## SOURCE RECORDS
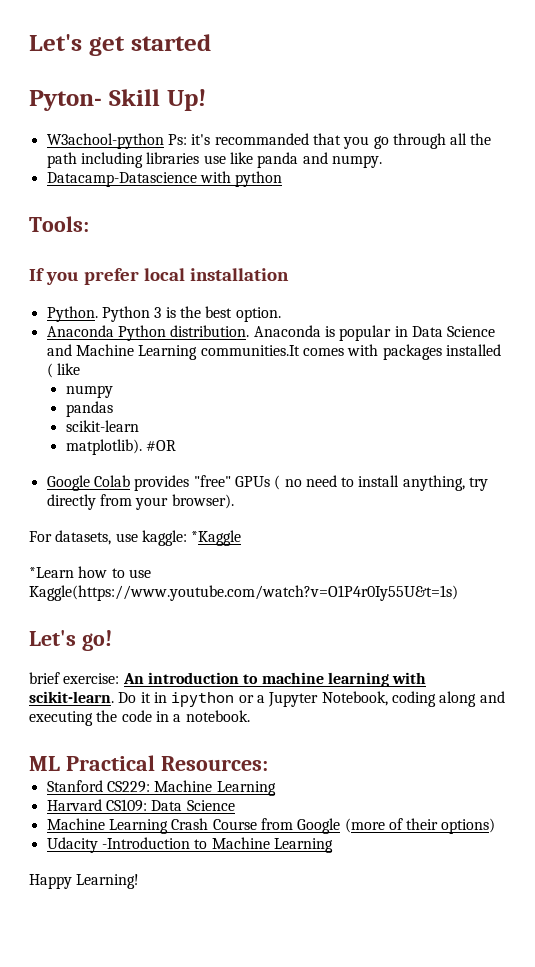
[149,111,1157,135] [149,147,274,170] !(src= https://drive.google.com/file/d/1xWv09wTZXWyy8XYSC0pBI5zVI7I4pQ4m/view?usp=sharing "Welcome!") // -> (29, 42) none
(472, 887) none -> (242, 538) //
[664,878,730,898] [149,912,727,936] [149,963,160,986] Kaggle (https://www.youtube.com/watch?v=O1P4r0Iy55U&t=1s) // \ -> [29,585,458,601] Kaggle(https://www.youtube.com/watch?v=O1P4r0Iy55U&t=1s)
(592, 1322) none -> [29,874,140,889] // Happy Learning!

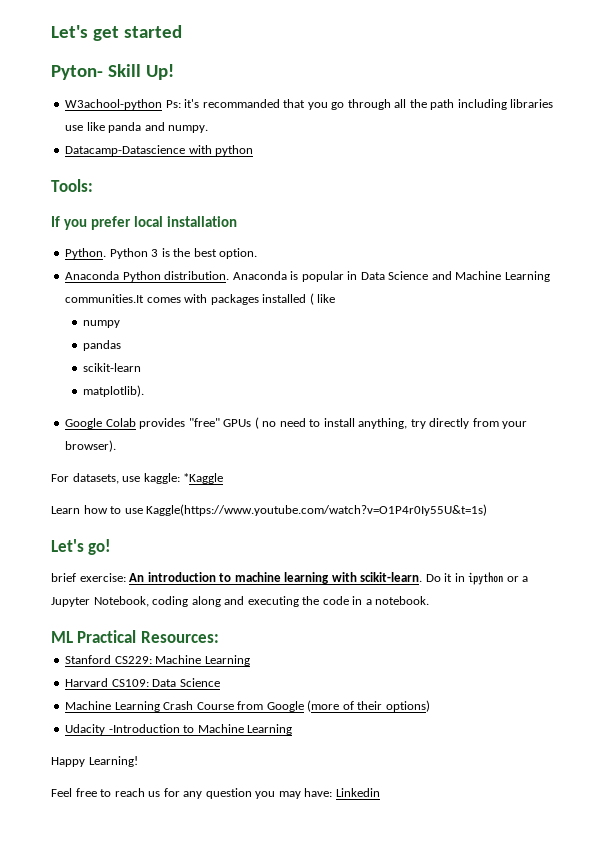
[146,440,177,451] #OR -> (145, 391) none
[29,567,74,578] *Learn -> [51,506,80,514] Learn
(140, 881) none -> [51,788,380,799] // Feel free to reach us for any question you may have: Linkedin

## YOUR ASSIGNMENT
Give exactly, and nothing besides, the lines from the one in which "[29,567,74,578] *Learn ->" occurs through the end of the records.

## SOLUTION
[29,567,74,578] *Learn -> [51,506,80,514] Learn
(140, 881) none -> [51,788,380,799] // Feel free to reach us for any question you may have: Linkedin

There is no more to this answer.